Она наклоняется, чтобы поправить подушку, и он чувствует ее запах – свежий и чистый запах, каким пахнет белье, принесенное с мороза.
– У вас глаза какие-то… – замечает Райка.
– А какие?
Ей хочется сказать: «Как пьяные», но она боится его обидеть.
– У вас, наверное, жар.
Она осторожно прикасается ладонью к его лбу. Ему приятно ощущать это легкое прикосновение. Ладонь задерживается на лбу дольше, чем нужно. Он кладет свою руку на Райкину. Райка краснеет, поднимается и идет разогреть ужин. Он слышит, как она щеплет лучину и лучинки падают с сухим звоном на пол. Потом гудит в печи пламя. Потом Райка принимается за уборку. Потом вытирает запотевшие оконные стекла.
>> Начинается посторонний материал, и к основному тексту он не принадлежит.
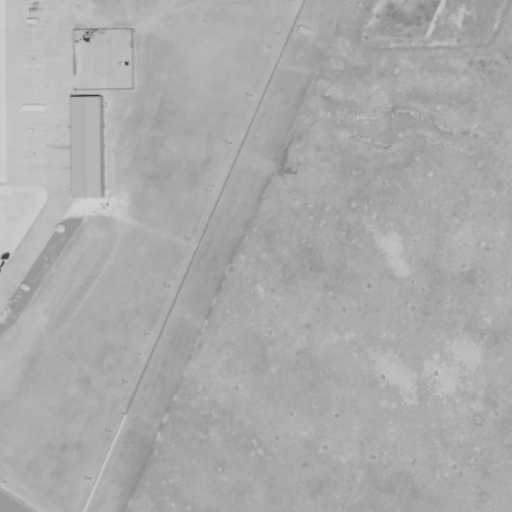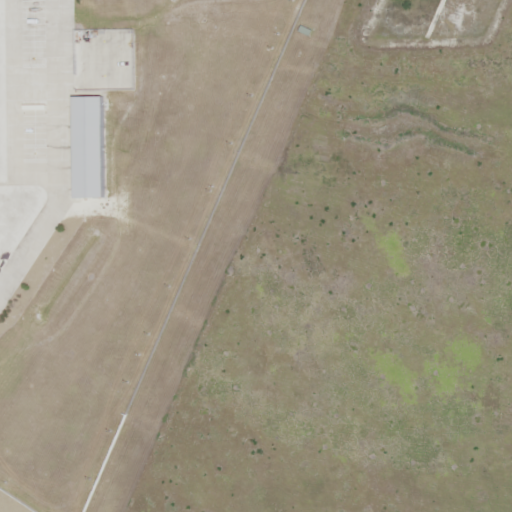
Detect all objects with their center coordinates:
road: (15, 110)
building: (90, 147)
road: (61, 150)
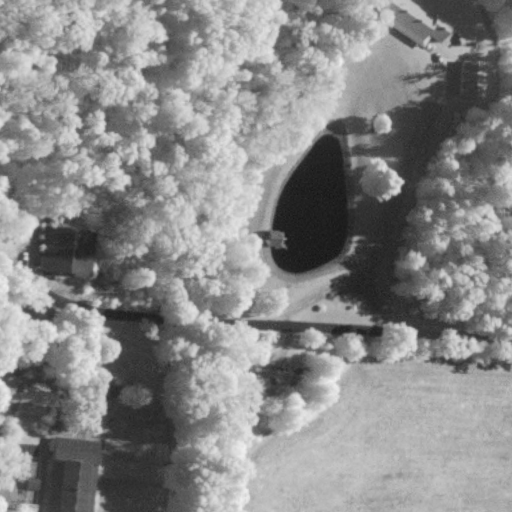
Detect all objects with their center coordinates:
building: (415, 20)
building: (472, 77)
road: (405, 168)
building: (65, 249)
road: (348, 282)
road: (249, 323)
building: (8, 384)
building: (39, 387)
building: (72, 474)
building: (32, 483)
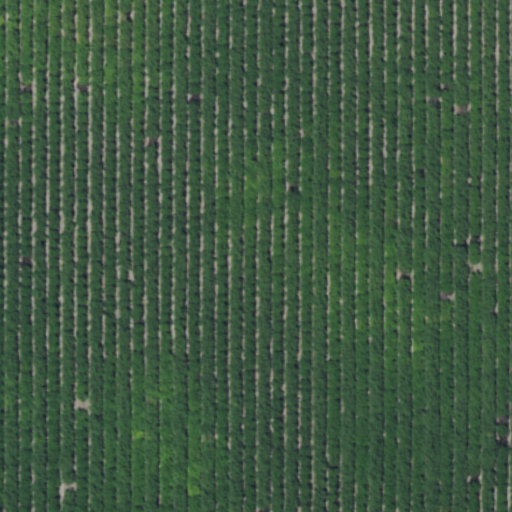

Подбеливает печь. Вытирает пыль на столе.
– Рая, – спрашивает он, – зачем вы это делаете? По-моему, и так хорошо.
– Куда как хорошо!
Она приносит тарелку супа.
– Поешьте.
– Не хочется.
– Вы должны поесть.
Хмелев смеется: «Вы должны поесть»! Четверть века никто не говорил ему об этом, и все-таки он не умер от голода. Она не замечает, как это смешно звучит. И вообще Рая смешная. Считает, что он без нее пропадет. Кормит, поит его и наводит свои порядки. Она вымыла полы, вытащила дрова из-под кровати, повесила на стену картину Саврасова «Грачи, прилетели», которая несколько лет уже стояла на полу. Вчера заявила:
– Побелить бы надо… Да вас деть некуда.
Он хохотал до слез. Давно так не хохотал.
– Меня деть некуда?!
Она испуганно смотрела на него: почему ему вдруг стало так весело?
Сначала Райка держалась робко. Теперь она начинает проявлять характер. Кровать слишком близко к окну, нужно ее отодвинуть. А для книг надо заказать стеллажи.
Хмелев пробует возражать, но она не хочет и слушать. Она даже позволяет себе немного поворчать. Ох, уж эти мужчины, ничего-то им не нужно. Если б не мы, женщины, сидели бы вы до сих пор в пещерах и одевались бы в шкуры.
Нет, ему не хочется выздоравливать. Пусть бы это продолжалось всегда. Всегда была бы рядом эта светловолосая девушка. И может быть, он ей тоже нравится?.. Нет, чепуха. Мальчишеские мысли. Она приходит потому, что она соседка, добрый человек. Не больше. Кончится болезнь, и все кончится. Нельзя было позволять себе размагничиваться.
Когда Райка уходит, он протягивает руку к зеркалу и долго разглядывает свое лицо… Вечером Хмелев решает встать. Хватит валяться, и так лежит уже целую неделю. Он спускает ноги с постели, осторожно встает. Голова кружится. Тело словно чужое. Делает несколько шагов, на всякий случай держась за спинку кровати. Сколько времени? Полдевятого? Скоро она должна прийти. Он вынимает из шкафа костюм. Костюм почищен и отглажен. Заботливая, терпеливая Райка. Это все она…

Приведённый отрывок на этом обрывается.